** Material for this exercise follows **

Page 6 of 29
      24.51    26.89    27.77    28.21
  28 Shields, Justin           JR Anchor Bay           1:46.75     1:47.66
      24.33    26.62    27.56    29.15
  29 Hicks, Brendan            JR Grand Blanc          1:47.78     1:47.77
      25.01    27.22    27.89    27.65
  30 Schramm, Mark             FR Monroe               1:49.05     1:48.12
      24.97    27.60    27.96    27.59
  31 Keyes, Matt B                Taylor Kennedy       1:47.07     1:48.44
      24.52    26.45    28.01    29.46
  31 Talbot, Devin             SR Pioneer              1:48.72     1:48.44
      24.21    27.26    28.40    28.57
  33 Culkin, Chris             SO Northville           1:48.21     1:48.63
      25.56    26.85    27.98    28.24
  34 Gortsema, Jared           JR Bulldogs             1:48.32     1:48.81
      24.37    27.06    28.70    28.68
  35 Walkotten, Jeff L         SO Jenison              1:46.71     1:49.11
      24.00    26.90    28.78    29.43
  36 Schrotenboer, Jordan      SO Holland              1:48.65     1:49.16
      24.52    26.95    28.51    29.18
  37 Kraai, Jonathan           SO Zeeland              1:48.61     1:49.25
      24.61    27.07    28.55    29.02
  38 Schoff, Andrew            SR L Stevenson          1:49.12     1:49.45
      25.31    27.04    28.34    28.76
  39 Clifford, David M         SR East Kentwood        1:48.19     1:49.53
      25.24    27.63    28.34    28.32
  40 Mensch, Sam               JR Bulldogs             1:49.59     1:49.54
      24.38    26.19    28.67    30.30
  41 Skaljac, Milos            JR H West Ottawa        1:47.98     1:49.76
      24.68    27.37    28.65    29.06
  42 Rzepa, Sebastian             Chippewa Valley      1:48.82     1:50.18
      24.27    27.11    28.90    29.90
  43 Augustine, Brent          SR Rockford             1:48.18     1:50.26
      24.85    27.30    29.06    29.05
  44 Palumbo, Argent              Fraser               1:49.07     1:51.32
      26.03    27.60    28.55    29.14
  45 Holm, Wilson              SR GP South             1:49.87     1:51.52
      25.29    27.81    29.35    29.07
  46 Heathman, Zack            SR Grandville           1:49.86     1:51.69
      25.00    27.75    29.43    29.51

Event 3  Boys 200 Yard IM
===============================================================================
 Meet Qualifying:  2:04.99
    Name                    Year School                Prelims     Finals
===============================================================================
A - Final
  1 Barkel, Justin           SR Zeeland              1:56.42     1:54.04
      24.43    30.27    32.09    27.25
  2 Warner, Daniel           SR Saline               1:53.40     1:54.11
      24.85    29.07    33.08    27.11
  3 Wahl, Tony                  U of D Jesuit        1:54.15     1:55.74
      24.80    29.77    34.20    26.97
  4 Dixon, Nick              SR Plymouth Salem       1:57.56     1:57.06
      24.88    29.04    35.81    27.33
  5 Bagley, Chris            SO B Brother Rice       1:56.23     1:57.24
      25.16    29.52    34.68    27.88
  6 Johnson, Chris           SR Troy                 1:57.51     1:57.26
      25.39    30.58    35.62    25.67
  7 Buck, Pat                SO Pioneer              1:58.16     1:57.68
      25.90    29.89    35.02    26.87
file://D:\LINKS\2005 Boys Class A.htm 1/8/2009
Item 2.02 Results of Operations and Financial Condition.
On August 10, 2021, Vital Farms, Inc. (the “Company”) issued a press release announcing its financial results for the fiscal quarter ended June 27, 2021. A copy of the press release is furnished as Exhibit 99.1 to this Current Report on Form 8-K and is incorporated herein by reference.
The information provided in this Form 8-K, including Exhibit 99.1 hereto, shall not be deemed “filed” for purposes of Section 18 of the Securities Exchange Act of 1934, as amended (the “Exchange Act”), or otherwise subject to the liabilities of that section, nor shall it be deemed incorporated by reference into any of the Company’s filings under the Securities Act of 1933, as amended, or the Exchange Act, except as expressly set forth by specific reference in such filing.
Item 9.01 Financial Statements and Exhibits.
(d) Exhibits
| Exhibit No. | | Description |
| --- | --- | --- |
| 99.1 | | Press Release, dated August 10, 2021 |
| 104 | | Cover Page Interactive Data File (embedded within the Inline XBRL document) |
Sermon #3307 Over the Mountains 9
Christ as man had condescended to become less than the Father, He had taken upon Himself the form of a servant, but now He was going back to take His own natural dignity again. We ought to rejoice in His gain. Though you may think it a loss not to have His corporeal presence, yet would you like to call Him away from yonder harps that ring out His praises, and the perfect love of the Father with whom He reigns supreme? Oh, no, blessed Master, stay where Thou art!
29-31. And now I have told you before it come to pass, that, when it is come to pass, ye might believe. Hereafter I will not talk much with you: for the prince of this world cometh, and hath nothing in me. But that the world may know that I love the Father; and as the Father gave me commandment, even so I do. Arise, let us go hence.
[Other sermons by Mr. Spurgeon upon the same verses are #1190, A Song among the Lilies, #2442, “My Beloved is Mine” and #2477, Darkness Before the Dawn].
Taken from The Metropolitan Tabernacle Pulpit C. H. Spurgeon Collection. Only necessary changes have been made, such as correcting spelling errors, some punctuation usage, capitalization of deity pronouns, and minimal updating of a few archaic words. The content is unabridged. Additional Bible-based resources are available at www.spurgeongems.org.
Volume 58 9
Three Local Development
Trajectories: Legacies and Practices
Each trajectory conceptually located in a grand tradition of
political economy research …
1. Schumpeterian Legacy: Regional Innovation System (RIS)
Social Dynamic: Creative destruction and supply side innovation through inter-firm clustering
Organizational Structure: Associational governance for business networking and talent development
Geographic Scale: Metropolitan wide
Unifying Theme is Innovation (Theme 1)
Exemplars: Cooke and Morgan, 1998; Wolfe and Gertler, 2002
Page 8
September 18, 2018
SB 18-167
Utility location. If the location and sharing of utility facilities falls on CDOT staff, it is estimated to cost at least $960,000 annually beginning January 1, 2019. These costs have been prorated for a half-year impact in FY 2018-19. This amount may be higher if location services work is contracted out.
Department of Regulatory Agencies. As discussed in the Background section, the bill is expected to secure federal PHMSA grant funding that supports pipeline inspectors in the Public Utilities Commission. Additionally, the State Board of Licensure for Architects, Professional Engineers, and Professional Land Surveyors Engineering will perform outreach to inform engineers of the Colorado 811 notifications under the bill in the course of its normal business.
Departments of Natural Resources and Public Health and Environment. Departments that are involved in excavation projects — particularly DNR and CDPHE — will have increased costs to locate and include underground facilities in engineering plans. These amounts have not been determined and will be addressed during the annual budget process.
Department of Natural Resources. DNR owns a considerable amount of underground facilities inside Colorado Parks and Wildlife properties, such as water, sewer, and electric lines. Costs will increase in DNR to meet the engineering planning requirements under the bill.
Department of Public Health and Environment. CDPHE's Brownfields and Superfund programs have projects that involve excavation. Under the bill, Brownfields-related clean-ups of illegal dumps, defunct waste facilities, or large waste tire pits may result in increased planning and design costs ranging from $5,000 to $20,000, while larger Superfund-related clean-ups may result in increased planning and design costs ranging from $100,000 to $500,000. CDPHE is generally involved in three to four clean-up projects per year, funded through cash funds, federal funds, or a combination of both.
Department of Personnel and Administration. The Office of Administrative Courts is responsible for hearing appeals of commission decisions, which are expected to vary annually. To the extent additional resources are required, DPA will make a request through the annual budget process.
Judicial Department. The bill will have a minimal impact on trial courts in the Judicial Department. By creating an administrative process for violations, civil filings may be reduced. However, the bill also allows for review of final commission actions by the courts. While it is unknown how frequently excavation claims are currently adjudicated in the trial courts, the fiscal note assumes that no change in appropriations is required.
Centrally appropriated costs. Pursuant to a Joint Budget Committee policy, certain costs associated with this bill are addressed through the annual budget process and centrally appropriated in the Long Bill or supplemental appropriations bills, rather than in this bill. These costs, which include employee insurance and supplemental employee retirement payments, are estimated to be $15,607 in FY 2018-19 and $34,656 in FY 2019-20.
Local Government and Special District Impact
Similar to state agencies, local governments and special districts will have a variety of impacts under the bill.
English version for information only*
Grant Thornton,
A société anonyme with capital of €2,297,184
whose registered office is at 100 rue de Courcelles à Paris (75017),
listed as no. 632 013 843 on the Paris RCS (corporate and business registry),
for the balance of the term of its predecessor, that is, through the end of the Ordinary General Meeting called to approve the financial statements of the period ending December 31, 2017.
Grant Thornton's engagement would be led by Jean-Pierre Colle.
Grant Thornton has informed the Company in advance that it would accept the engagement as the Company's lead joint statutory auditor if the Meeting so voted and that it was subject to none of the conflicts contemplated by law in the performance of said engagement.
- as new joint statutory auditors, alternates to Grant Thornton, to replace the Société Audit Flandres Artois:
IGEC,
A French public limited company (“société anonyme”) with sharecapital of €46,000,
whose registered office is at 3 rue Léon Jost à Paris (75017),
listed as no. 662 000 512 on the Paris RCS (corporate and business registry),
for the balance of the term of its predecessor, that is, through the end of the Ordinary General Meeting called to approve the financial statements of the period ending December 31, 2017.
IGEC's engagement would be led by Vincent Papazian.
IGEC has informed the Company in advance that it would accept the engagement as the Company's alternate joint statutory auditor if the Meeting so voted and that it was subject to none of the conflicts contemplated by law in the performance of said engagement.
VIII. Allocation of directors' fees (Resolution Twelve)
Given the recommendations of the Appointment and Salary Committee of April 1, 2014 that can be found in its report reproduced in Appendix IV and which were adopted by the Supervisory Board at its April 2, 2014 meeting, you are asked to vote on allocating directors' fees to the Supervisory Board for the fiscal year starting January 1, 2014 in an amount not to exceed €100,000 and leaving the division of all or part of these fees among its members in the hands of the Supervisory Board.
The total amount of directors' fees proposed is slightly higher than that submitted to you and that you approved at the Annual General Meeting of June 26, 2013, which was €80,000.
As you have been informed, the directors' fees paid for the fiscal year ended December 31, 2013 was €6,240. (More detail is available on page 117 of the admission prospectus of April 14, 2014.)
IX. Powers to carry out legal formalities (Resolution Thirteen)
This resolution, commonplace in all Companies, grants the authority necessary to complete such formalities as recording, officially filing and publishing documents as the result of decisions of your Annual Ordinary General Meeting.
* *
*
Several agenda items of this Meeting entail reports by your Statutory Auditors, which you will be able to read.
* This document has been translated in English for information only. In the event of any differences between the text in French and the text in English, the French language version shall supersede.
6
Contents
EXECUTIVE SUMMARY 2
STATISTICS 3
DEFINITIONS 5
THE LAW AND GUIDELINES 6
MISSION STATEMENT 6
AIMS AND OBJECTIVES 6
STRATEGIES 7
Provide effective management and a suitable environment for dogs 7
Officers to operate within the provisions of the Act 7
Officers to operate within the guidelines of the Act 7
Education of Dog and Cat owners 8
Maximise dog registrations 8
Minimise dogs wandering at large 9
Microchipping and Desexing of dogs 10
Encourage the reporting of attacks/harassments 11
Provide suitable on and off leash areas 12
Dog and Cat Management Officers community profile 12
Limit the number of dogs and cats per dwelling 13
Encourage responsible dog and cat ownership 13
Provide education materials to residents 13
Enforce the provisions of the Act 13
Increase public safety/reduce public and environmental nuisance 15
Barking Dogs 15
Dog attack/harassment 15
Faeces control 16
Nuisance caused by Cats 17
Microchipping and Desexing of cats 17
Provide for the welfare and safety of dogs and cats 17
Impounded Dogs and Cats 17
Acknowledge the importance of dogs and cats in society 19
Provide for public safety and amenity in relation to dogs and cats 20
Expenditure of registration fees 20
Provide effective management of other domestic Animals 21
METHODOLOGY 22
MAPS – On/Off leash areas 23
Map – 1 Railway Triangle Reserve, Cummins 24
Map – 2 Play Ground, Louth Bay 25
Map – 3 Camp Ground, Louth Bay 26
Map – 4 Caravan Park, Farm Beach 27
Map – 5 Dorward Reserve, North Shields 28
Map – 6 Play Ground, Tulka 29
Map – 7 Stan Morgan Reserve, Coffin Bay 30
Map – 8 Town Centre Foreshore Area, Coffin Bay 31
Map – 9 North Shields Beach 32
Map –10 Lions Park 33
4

** End of Material for this exercise **

Your answer must be the data above, copied exactly from its first line through the line containing "33 Culkin, Chris", and nothing more.

Page 6 of 29
      24.51    26.89    27.77    28.21
  28 Shields, Justin           JR Anchor Bay           1:46.75     1:47.66
      24.33    26.62    27.56    29.15
  29 Hicks, Brendan            JR Grand Blanc          1:47.78     1:47.77
      25.01    27.22    27.89    27.65
  30 Schramm, Mark             FR Monroe               1:49.05     1:48.12
      24.97    27.60    27.96    27.59
  31 Keyes, Matt B                Taylor Kennedy       1:47.07     1:48.44
      24.52    26.45    28.01    29.46
  31 Talbot, Devin             SR Pioneer              1:48.72     1:48.44
      24.21    27.26    28.40    28.57
  33 Culkin, Chris             SO Northville           1:48.21     1:48.63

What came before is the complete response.